Members of the Wisconsin Senate and Assembly held a public hearing on a bill aimed at regulating dog breeders and preventing animal abuse.
The Senate Committee on Small Business, Emergency Preparedness, Technical Colleges and Consumer Protection and the Assembly Committee on Consumer Protection hosted the hearing to get public input on the bill and hear from those it would affect.
In the bill, people who sell dogs, operate animal shelters or operate animal control facilities will need to be licensed by the Department of Agriculture, Trade and Consumer Protection.
This law will take effect 18 months after it is enacted into law.
Those who fall under the bill include a person who sells, breeds or houses at least 25 dogs a year or three litters per year, depending on which is less. Organizations that operate an animal control facility under a contract with a city, village, town or county, like a humane society, are also affected.
Angela Speed, director of community relations and development for the Wisconsin Humane Society, said WHS fully supports the bill and hopes it passes without delay. Speed said because other states have already passed similar regulation measures, Wisconsin has attracted many unscrupulous breeders and dog sellers, which have been labeled “puppy mills.”
“I have recently visited a puppy mill, and after you go to that place, it is embarrassing the state allows something like that,” Speed said.
Speed said the 25 puppies or three-litter thresholds rule is really important because the most egregious abuse happens with large groups of dogs.
Speed also said members of the WHS board testified at the public hearing, including Veterinary Manager Jane Pohlman and Behavior Program Manager Natalie Zielinski.
Rep. Kelda Helen Roys, D-Madison, is a co-author of the bill and said the bill is necessary because of the flood of breeder and puppy sellers into the state.
“Wisconsin is rapidly becoming a breeding ground for totally unregulated breeders,” Roys said.
Roys added those negligent breeders are harming reputable breeders’ business, and to protect consumers from being duped and animals from being mistreated, regulations need to be enacted.

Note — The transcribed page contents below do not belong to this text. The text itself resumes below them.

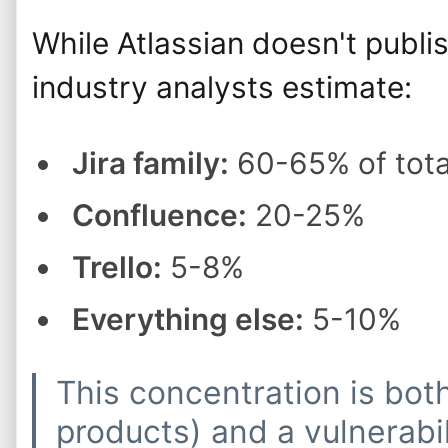
While Atlassian doesn't publi
industry analysts estimate:
Jira family:
60-65% of tota
Confluence:
20-25%
Trello:
5-8%
Everything else:
5-10%
This concentration is bot
products) and a vulnerab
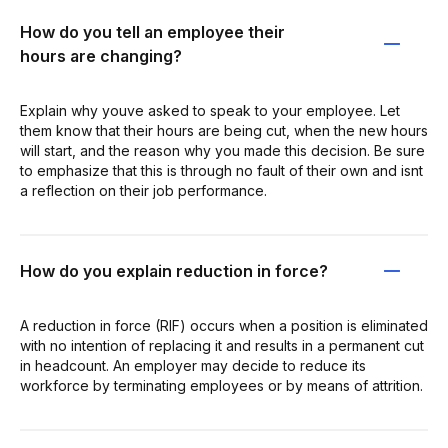
How do you tell an employee their
hours are changing?
Explain why youve asked to speak to your employee. Let
them know that their hours are being cut, when the new hours
will start, and the reason why you made this decision. Be sure
to emphasize that this is through no fault of their own and isnt
a reflection on their job performance.
How do you explain reduction in force?
A reduction in force (RIF) occurs when a position is eliminated
with no intention of replacing it and results in a permanent cut
in headcount. An employer may decide to reduce its
workforce by terminating employees or by means of attrition.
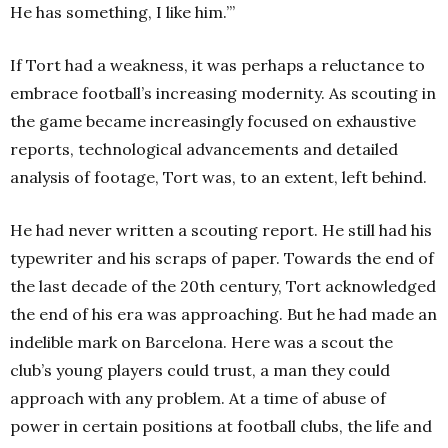
He has something, I like him.’”
If Tort had a weakness, it was perhaps a reluctance to
embrace football’s increasing modernity. As scouting in
the game became increasingly focused on exhaustive
reports, technological advancements and detailed
analysis of footage, Tort was, to an extent, left behind.
He had never written a scouting report. He still had his
typewriter and his scraps of paper. Towards the end of
the last decade of the 20th century, Tort acknowledged
the end of his era was approaching. But he had made an
indelible mark on Barcelona. Here was a scout the
club’s young players could trust, a man they could
approach with any problem. At a time of abuse of
power in certain positions at football clubs, the life and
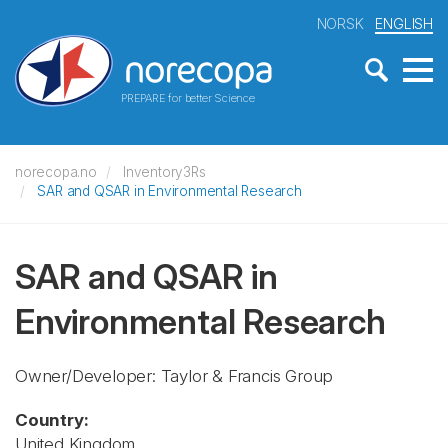
NORSK
ENGLISH
PREPARE for better Science
norecopa.no
Inventory3Rs
SAR and QSAR in Environmental Research
SAR and QSAR in
Environmental Research
Owner/Developer: Taylor & Francis Group
Country:
United Kingdom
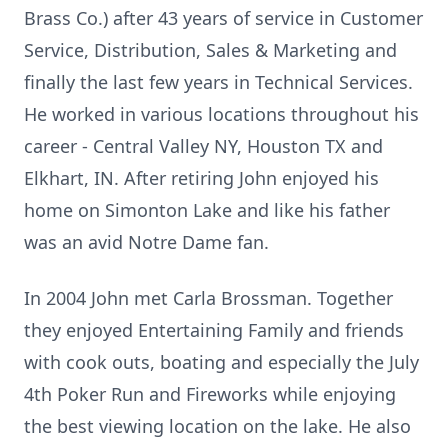
Brass Co.) after 43 years of service in Customer
Service, Distribution, Sales & Marketing and
finally the last few years in Technical Services.
He worked in various locations throughout his
career - Central Valley NY, Houston TX and
Elkhart, IN. After retiring John enjoyed his
home on Simonton Lake and like his father
was an avid Notre Dame fan.
In 2004 John met Carla Brossman. Together
they enjoyed Entertaining Family and friends
with cook outs, boating and especially the July
4th Poker Run and Fireworks while enjoying
the best viewing location on the lake. He also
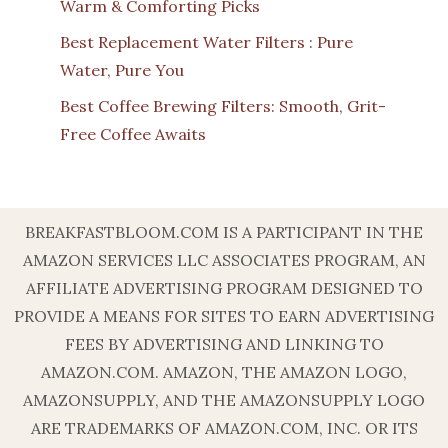
Warm & Comforting Picks
Best Replacement Water Filters : Pure
Water, Pure You
Best Coffee Brewing Filters: Smooth, Grit-
Free Coffee Awaits
BREAKFASTBLOOM.COM IS A PARTICIPANT IN THE
AMAZON SERVICES LLC ASSOCIATES PROGRAM, AN
AFFILIATE ADVERTISING PROGRAM DESIGNED TO
PROVIDE A MEANS FOR SITES TO EARN ADVERTISING
FEES BY ADVERTISING AND LINKING TO
AMAZON.COM. AMAZON, THE AMAZON LOGO,
AMAZONSUPPLY, AND THE AMAZONSUPPLY LOGO
ARE TRADEMARKS OF AMAZON.COM, INC. OR ITS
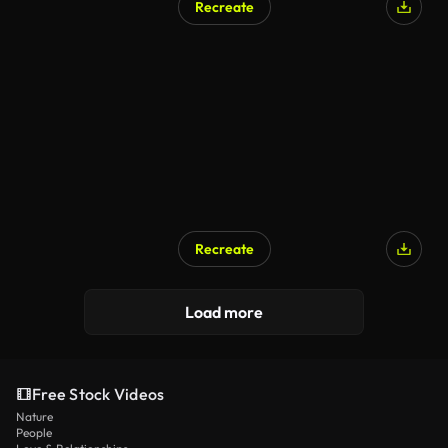
Recreate
AI Generated
Recreate
Load more
Free Stock Videos
Nature
People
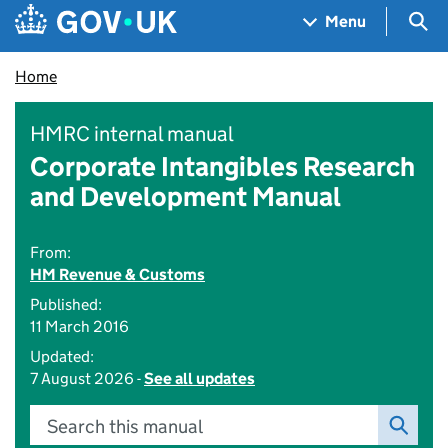
Skip to main content
Navigation menu
Sea
Menu
Home
HMRC internal manual
Corporate Intangibles Research
and Development Manual
From:
HM Revenue & Customs
Published:
11 March 2016
Updated:
7 August 2026 -
See all updates
Search this manual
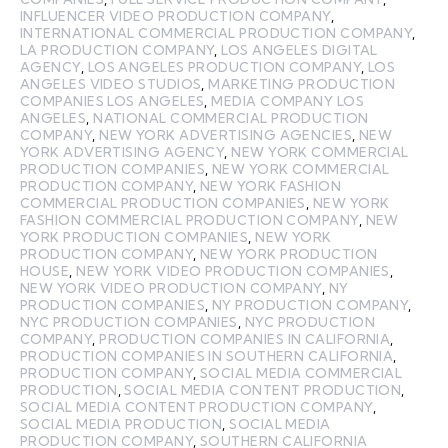
INFLUENCER VIDEO PRODUCTION COMPANY
,
INTERNATIONAL COMMERCIAL PRODUCTION COMPANY
,
LA PRODUCTION COMPANY
,
LOS ANGELES DIGITAL
AGENCY
,
LOS ANGELES PRODUCTION COMPANY
,
LOS
ANGELES VIDEO STUDIOS
,
MARKETING PRODUCTION
COMPANIES LOS ANGELES
,
MEDIA COMPANY LOS
ANGELES
,
NATIONAL COMMERCIAL PRODUCTION
COMPANY
,
NEW YORK ADVERTISING AGENCIES
,
NEW
YORK ADVERTISING AGENCY
,
NEW YORK COMMERCIAL
PRODUCTION COMPANIES
,
NEW YORK COMMERCIAL
PRODUCTION COMPANY
,
NEW YORK FASHION
COMMERCIAL PRODUCTION COMPANIES
,
NEW YORK
FASHION COMMERCIAL PRODUCTION COMPANY
,
NEW
YORK PRODUCTION COMPANIES
,
NEW YORK
PRODUCTION COMPANY
,
NEW YORK PRODUCTION
HOUSE
,
NEW YORK VIDEO PRODUCTION COMPANIES
,
NEW YORK VIDEO PRODUCTION COMPANY
,
NY
PRODUCTION COMPANIES
,
NY PRODUCTION COMPANY
,
NYC PRODUCTION COMPANIES
,
NYC PRODUCTION
COMPANY
,
PRODUCTION COMPANIES IN CALIFORNIA
,
PRODUCTION COMPANIES IN SOUTHERN CALIFORNIA
,
PRODUCTION COMPANY
,
SOCIAL MEDIA COMMERCIAL
PRODUCTION
,
SOCIAL MEDIA CONTENT PRODUCTION
,
SOCIAL MEDIA CONTENT PRODUCTION COMPANY
,
SOCIAL MEDIA PRODUCTION
,
SOCIAL MEDIA
PRODUCTION COMPANY
,
SOUTHERN CALIFORNIA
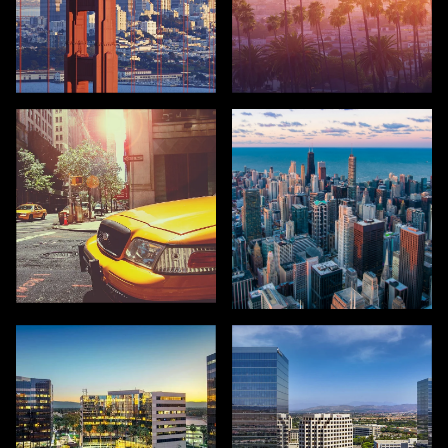
SAN FRANCISCO
LOS ANGELES
NEW YORK
CHICAGO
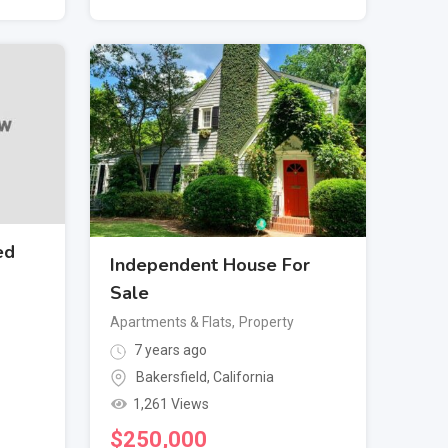
ed
Independent House For
Sale
Apartments & Flats
,
Property
7 years ago
Bakersfield
,
California
1,261 Views
$
250,000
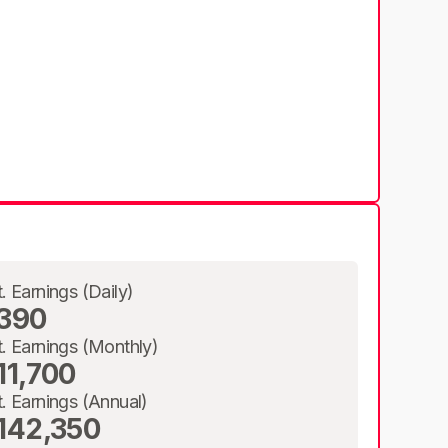
t. Earnings (Daily)
390
t. Earnings (Monthly)
11,700
t. Earnings (Annual)
142,350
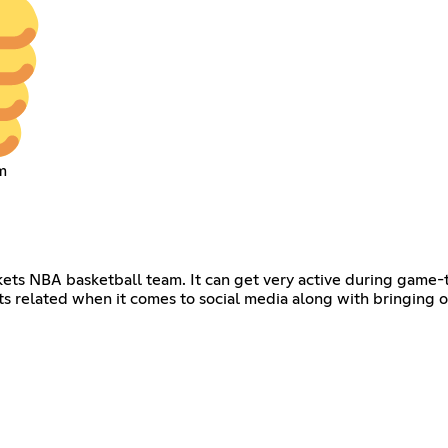
m
kets NBA basketball team. It can get very active during game-
ts related when it comes to social media along with bringing o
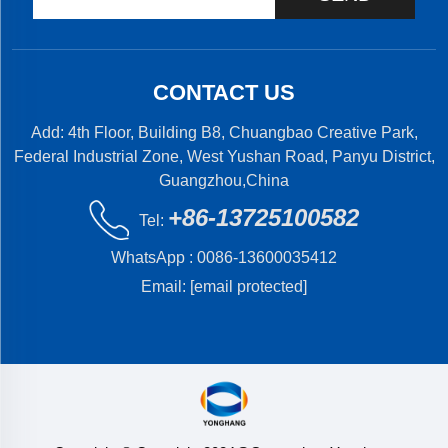
CONTACT US
Add: 4th Floor, Building B8, Chuangbao Creative Park,
Federal Industrial Zone, West Yushan Road, Panyu District,
Guangzhou,China
+86-13725100582
Tel:
WhatsApp :
0086-13600035412
Email:
[email protected]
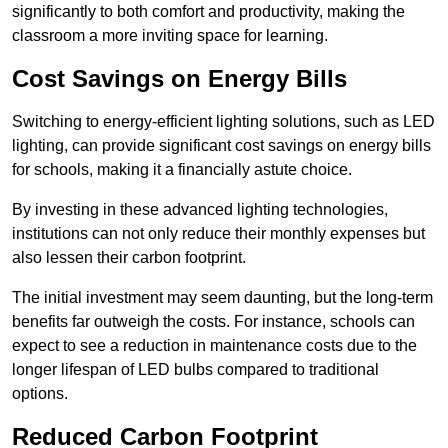
significantly to both comfort and productivity, making the
classroom a more inviting space for learning.
Cost Savings on Energy Bills
Switching to energy-efficient lighting solutions, such as LED
lighting, can provide significant cost savings on energy bills
for schools, making it a financially astute choice.
By investing in these advanced lighting technologies,
institutions can not only reduce their monthly expenses but
also lessen their carbon footprint.
The initial investment may seem daunting, but the long-term
benefits far outweigh the costs. For instance, schools can
expect to see a reduction in maintenance costs due to the
longer lifespan of LED bulbs compared to traditional
options.
Reduced Carbon Footprint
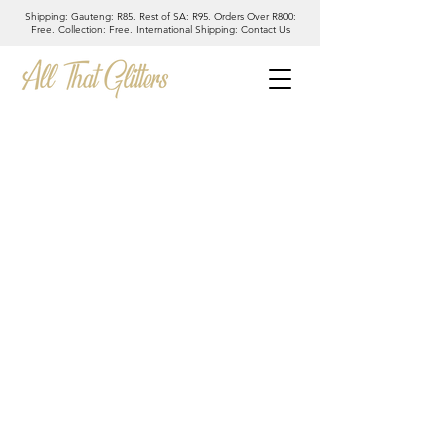
Shipping: Gauteng: R85. Rest of SA: R95. Orders Over R800:
Free. Collection: Free. International Shipping: Contact Us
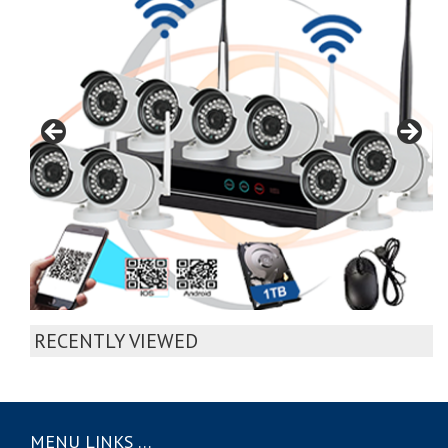
RECENTLY VIEWED
MENU LINKS …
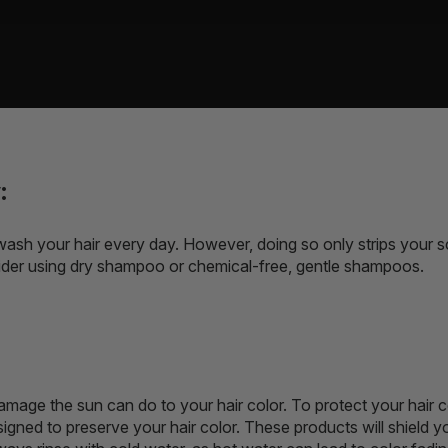
:
wash your hair every day. However, doing so only strips your scalp
ider using dry shampoo or chemical-free, gentle shampoos.
amage the sun can do to your hair color. To protect your hair c
igned to preserve your hair color. These products will shield y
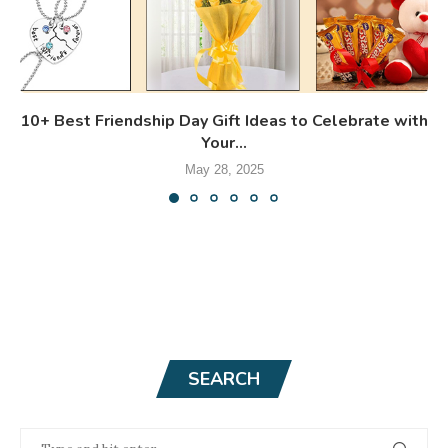
10+ Best Friendship Day Gift Ideas to Celebrate with
Your...
May 28, 2025
SEARCH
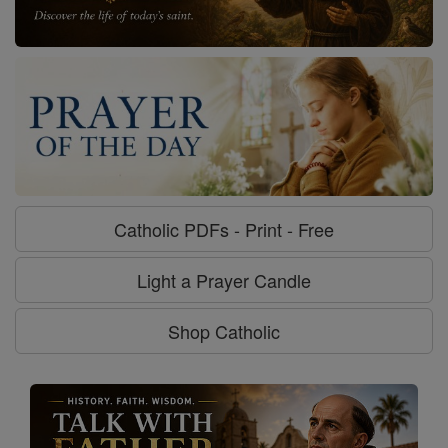
Catholic PDFs - Print - Free
Light a Prayer Candle
Shop Catholic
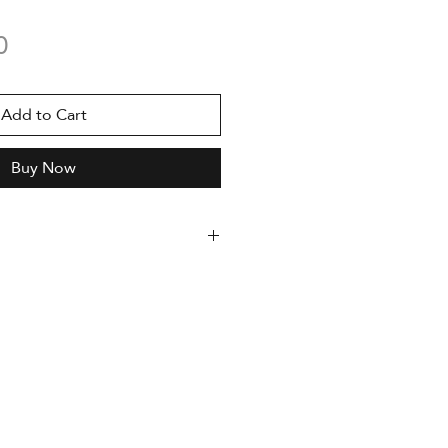
Price
0
Add to Cart
Buy Now
dition, serialized
uthor and accompanied by a
enticity
med
oto Rag 308g paper
 x 420 mm
nting with Epson Stylus Pro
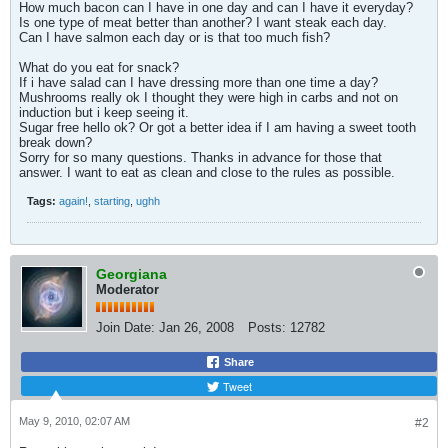
How much bacon can I have in one day and can I have it everyday?
Is one type of meat better than another? I want steak each day.
Can I have salmon each day or is that too much fish?
What do you eat for snack?
If i have salad can I have dressing more than one time a day?
Mushrooms really ok I thought they were high in carbs and not on
induction but i keep seeing it.
Sugar free hello ok? Or got a better idea if I am having a sweet tooth
break down?
Sorry for so many questions. Thanks in advance for those that
answer. I want to eat as clean and close to the rules as possible.
Tags:
again!
,
starting
,
ughh
Georgiana
Moderator
Join Date:
Jan 26, 2008
Posts:
12782
Share
Tweet
May 9, 2010, 02:07 AM
#2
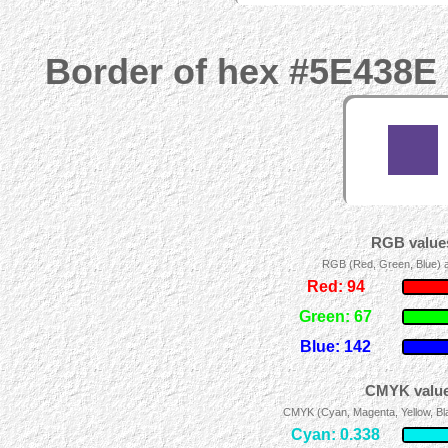
Border of hex #5E438E 
RGB values
RGB (Red, Green, Blue) ad
Red: 94
Green: 67
Blue: 142
CMYK value
CMYK (Cyan, Magenta, Yellow, Blac
Cyan: 0.338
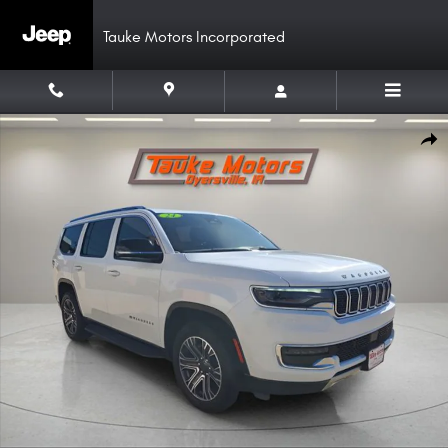
Skip to main content
Tauke Motors Incorporated
Used 2024 Jeep Wagoneer Series II SUV Photo 1 of 52
Shar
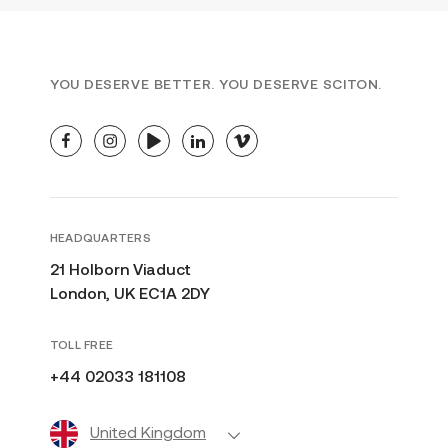
SUN DAMAGE
TRAINING
U.K.
YOU DESERVE BETTER. YOU DESERVE SCITON.
facebook
instagram
youtube
linkedin
vimeo
HEADQUARTERS
21 Holborn Viaduct
London, UK EC1A 2DY
TOLL FREE
+44 02033 181108
United Kingdom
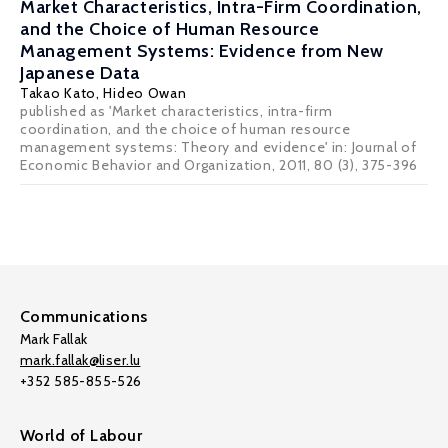
Market Characteristics, Intra-Firm Coordination,
and the Choice of Human Resource
Management Systems: Evidence from New
Japanese Data
Takao Kato
,
Hideo Owan
published as 'Market characteristics, intra-firm
coordination, and the choice of human resource
management systems: Theory and evidence' in: Journal of
Economic Behavior and Organization, 2011, 80 (3), 375-396
Communications
Mark Fallak
mark.fallak@liser.lu
+352 585-855-526
World of Labour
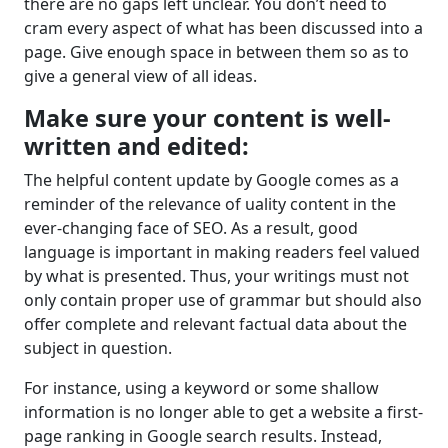
there are no gaps left unclear. You don’t need to
cram every aspect of what has been discussed into a
page. Give enough space in between them so as to
give a general view of all ideas.
Make sure your content is well-
written and edited:
The helpful content update by Google comes as a
reminder of the relevance of uality content in the
ever-changing face of SEO. As a result, good
language is important in making readers feel valued
by what is presented. Thus, your writings must not
only contain proper use of grammar but should also
offer complete and relevant factual data about the
subject in question.
For instance, using a keyword or some shallow
information is no longer able to get a website a first-
page ranking in Google search results. Instead,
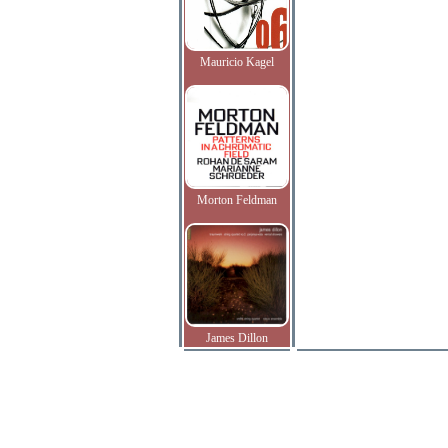
Mauricio Kagel
Morton Feldman
James Dillon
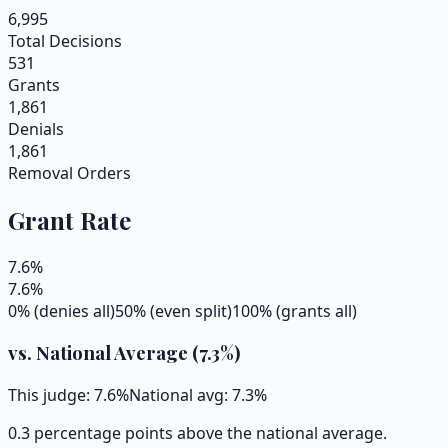
6,995
Total Decisions
531
Grants
1,861
Denials
1,861
Removal Orders
Grant Rate
7.6
%
7.6
%
0% (denies all)
50% (even split)
100% (grants all)
vs. National Average (
7.3
%)
This judge:
7.6
%
National avg:
7.3
%
0.3 percentage points above the national average.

In response to criticism and outrage from small-scale breeders, Roys said the bill will only apply to large operations, not hobby breeders or regular people. She said those taking care of animals need to be responsible and so do breeders.
“If you don’t have the facilities for animals to live in sanitary, well-maintained facilities, then you shouldn’t be breeding them,” Roys said.
She added many reputable breeders testified in favor of the bill at the meeting because they are tired of being undermined by puppy mills that mistreat their puppies.
According to Roys, the bill could possibly be out of committee in the next couple of weeks.
Kimber Liedl, spokesperson for Sen. Scott Fitzgerald, R-Juneau, agreed the state has become a magnet for unscrupulous breeders.
“Wisconsin needs to license these establishments to validate good breeders and protect dogs from mistreatment,” Liedl said.